Local Light Pollution Analysis

Background:

An astronomy class at Eastern Arizona College (EAC) was a transformative experience for me. It wasn't just the beautiful, pristine night skies (though that was an incredible experience for a beginning astrophotographer like myself). It was my immersion into the world of stars--into their names, their histories, their roles in human progress over thousands of years--that gave me a profound appreciation that has evolved into a deep passion in the time since. When I returned to the urban sprawl of the Phoenix metro, my new hobby of astrophotography proved near impossible due to the thick veil of light pollution. And while we're very lucky here in Arizona to have vast wild areas with the kinds of skies our ancestors enjoyed, I soon became aware that these areas are rapidly shrinking, and the skies I wanted to capture on camera were fading.

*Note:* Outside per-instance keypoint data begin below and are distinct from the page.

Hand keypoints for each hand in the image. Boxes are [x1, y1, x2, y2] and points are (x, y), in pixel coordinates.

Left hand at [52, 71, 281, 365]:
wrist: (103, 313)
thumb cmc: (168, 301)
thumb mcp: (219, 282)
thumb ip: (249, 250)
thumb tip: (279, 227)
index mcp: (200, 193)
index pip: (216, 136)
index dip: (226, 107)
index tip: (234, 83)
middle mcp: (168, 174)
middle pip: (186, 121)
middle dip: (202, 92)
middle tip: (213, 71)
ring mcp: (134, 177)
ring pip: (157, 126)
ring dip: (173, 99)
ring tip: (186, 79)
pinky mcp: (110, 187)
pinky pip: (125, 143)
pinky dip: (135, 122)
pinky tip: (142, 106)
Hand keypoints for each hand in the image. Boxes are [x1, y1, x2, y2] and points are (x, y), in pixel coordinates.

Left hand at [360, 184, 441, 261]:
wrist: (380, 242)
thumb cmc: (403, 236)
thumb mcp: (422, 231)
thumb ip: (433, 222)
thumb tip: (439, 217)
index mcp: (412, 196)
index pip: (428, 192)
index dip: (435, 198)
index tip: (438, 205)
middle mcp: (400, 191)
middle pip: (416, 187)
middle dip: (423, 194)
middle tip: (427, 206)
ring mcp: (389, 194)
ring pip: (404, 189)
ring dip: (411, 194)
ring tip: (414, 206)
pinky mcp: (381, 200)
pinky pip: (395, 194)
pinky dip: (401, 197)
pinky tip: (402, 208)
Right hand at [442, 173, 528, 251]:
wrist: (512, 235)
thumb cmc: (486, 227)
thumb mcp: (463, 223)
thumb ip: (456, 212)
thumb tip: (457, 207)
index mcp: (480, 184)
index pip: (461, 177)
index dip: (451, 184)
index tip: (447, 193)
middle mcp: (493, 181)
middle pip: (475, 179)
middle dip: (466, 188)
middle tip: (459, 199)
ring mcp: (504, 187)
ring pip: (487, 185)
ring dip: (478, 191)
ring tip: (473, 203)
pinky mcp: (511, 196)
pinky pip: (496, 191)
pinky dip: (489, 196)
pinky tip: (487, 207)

Advocacy and Project Inspiration:

Recognizing the urgency of preserving our night skies, I joined DarkSky International, the leading light pollution advocacy organization in the world, as a delegate for the East-Valley. Through DarkSky, I was able to connect with a leading light pollution researcher and fellow member. Discussions with them regarding their recent work on light pollution monitoring solidified the scientific foundation of this project: the collection, analysis, and visualization of regional zenith sky image data for the purpose of better understanding the light pollution situation in Arizona.

Technical Aspects:

  • I collected 5,500+ zenith sky brightness samples across central AZ, directed by a multi-dimensional sparsity analysis, to ensure comprehensive coverage of the region's light pollution characteristics.
  • Modified ImageJ scripts to methodically process raw images, extracting linear average brightness values in multiple channels.
  • Extracted significant image metadata such as geolocation and camera brightness estimates using exiftool for in-depth analysis.
  • Conducted linear regression analyses on brightness values, integrating them with population and intersection density datasets. This analysis pinpointed anomalous light patterns within the Phoenix metro.
  • Deployed clustering techniques such as k-means and DBSCAN, optimizing cluster count with the elbow method. This facilitated the classification of samples by several factors such as RGB ratios and intensity values.
  • Leveraged Keras to further classify measurements based on distinct RGB ratios and inherent brightness values, allowing for the differentiation and comparison of various lighting styles prevalent across Arizona.
  • Trained a Random Forest model on a variety of spatial, temporal, and atmospheric features to determine the most important features influencing nighttime sky brightness.
  • Employed Python for data visualization and QGIS for the generation of interpolated maps, effectively visualizing a variety of lighting strategies among cities and neighborhoods.
  • Gained experience with a variety of tools and techniques along the way, such as error calculation, calibration and conversion, and linear and non-linear modeling.

Outcome:

Through my research, I've been able to pinpoint specific areas within the Phoenix metro with anomalous light pollution patterns--both those of greater and lesser impact on the night sky. I've characterized a variety of sky-brightness conditions, each corresponding with particular local lighting implementations. These findings have been instrumental in providing insights to local city councils, such as Tempe's. My findings have been well-received, helping municipalities understand the relationship between their respective lighting strategies and corresponding impact on the night sky, and influencing policy language and city objectives.

Future Direction:

Data collection is continuous and ongoing, and I aim to both analyze changes over time in areas with existing data as well as expand this research to other regions in Arizona, employing newer data analysis techniques as I learn them. I'm currently looking into spatiotemporal interpolation in order to gain more visual insights into regional trends.